What this site means by “good rational thought”

Not “winning.” Not “being cold.” Not “always certain.”

Rational thought, as used here, is the practice of forming beliefs and making decisions in ways that reliably track reality and reduce avoidable error. It is not a personality type or a social identity.

Core virtues

  • Clarity: define claims and terms. Confusion is not depth.
  • Calibration: confidence should match evidence quality.
  • Falsifiability: if nothing could disprove it, treat it as story, not knowledge.
  • Humility: you are not exempt from bias. Neither am I.
  • Auditability: show your reasoning so it can be checked.

How to use the library

  1. Name the pattern (bias/fallacy) without shaming yourself or others.
  2. Apply a counter-move (tool) that improves reality contact.
  3. Practice until recognition becomes fast and automatic.

Intellectual self-defense

Many arguments are not attempts to find truth.

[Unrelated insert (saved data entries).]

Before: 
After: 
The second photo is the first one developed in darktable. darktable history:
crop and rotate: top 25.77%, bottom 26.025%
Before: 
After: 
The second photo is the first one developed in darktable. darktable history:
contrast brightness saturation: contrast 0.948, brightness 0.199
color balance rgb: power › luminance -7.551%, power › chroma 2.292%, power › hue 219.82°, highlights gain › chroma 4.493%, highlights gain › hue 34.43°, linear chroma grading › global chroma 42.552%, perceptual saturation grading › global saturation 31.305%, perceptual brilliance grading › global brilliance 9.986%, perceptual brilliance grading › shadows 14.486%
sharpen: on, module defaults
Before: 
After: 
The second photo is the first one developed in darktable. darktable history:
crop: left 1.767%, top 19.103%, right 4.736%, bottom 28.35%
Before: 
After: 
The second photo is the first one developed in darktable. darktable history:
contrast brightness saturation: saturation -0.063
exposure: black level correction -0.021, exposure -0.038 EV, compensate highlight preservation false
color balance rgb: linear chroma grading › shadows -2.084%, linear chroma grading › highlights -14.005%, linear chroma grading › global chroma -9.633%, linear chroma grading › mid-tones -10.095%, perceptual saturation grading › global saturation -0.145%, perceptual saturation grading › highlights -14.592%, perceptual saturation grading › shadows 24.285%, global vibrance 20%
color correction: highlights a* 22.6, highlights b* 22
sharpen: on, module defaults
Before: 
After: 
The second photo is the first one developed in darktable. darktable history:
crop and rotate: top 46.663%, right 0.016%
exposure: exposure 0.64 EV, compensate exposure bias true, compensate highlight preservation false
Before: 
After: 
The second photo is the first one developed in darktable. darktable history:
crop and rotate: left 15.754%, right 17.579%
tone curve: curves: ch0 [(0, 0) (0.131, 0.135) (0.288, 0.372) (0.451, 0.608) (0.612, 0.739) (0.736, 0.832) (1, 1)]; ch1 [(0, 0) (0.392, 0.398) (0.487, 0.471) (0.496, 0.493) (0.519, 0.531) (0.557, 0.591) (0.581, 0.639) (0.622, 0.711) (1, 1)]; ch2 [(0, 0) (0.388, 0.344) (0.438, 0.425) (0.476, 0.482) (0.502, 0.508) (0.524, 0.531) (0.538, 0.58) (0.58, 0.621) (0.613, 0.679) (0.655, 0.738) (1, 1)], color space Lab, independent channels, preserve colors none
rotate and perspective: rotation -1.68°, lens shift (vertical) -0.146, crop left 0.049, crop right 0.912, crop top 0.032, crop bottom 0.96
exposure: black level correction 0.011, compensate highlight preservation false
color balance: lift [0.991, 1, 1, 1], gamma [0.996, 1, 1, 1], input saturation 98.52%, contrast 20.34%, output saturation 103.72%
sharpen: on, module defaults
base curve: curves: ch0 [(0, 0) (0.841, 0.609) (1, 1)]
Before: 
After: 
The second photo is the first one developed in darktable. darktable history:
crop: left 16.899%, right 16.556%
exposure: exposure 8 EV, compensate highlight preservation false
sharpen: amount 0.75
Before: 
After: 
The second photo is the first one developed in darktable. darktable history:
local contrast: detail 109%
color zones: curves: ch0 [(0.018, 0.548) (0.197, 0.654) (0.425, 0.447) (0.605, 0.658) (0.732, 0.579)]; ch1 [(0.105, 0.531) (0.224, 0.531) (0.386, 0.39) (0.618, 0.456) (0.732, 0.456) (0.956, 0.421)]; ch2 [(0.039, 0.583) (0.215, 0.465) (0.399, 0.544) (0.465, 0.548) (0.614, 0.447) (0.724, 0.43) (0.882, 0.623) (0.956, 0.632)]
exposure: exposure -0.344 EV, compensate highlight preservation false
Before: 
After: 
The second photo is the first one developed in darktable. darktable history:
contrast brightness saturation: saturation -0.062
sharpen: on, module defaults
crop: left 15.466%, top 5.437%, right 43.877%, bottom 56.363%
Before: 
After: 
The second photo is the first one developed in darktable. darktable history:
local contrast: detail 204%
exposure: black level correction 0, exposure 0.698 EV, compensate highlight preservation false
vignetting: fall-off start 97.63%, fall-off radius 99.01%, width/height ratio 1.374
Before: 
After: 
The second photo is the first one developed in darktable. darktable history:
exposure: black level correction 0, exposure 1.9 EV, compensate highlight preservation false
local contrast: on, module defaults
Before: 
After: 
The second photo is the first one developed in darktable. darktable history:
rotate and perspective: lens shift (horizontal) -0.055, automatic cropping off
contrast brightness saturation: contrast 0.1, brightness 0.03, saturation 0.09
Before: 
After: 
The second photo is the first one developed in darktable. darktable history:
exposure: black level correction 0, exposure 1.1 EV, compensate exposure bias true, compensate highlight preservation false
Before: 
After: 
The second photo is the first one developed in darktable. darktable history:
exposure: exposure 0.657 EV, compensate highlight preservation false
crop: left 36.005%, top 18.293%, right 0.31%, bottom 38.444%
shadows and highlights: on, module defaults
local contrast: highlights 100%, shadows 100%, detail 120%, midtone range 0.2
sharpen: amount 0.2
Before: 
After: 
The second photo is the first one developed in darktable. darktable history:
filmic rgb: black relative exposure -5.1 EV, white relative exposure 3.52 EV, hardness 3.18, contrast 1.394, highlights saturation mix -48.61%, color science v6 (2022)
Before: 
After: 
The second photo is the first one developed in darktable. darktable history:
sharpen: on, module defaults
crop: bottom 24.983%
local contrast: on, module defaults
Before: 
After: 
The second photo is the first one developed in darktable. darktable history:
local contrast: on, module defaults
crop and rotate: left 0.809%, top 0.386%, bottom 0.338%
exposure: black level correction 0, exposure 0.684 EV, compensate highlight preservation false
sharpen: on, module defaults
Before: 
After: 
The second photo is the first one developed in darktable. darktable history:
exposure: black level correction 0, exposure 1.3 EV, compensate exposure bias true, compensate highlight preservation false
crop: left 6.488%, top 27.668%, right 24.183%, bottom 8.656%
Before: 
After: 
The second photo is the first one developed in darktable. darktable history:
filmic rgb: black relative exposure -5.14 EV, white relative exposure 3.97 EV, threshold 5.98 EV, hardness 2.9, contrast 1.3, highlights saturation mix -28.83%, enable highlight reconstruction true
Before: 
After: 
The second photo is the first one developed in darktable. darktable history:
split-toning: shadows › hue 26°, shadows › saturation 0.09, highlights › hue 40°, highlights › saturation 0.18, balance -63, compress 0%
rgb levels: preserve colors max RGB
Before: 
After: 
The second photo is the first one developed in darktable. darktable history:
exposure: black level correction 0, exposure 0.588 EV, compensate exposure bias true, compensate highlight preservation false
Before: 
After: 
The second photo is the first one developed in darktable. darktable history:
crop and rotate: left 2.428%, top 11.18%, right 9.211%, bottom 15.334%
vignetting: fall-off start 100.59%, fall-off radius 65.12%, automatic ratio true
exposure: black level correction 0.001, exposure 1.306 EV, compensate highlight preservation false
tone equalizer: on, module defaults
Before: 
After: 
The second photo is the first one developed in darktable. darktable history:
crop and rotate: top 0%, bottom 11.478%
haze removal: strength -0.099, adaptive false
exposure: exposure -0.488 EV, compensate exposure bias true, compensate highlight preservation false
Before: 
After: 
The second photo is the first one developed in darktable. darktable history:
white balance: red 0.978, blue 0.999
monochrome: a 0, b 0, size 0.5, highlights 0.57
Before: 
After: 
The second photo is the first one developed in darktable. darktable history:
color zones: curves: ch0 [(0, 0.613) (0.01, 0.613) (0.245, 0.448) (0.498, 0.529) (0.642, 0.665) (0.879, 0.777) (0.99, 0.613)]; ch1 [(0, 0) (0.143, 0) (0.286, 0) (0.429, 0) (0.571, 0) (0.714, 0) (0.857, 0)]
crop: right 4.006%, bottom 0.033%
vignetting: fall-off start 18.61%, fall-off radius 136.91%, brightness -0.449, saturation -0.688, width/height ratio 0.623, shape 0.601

They are attempts to signal loyalty, gain status, trigger outrage, or exhaust you. Learn to detect when the “conversation” is actually a tactic. Refuse bad frames.

What this site avoids

  • Overreach: heuristics are not proofs. Razors can mislead if used dogmatically.
  • Cynicism: skepticism should be proportional, not a lifestyle of disbelief.
  • Rationalization: smart people are often better at defending what they already wanted.
Practical standard: If a thinking habit makes you more accurate, kinder, and more resilient under uncertainty, keep it. If it makes you brittle, certain, and performative, discard it.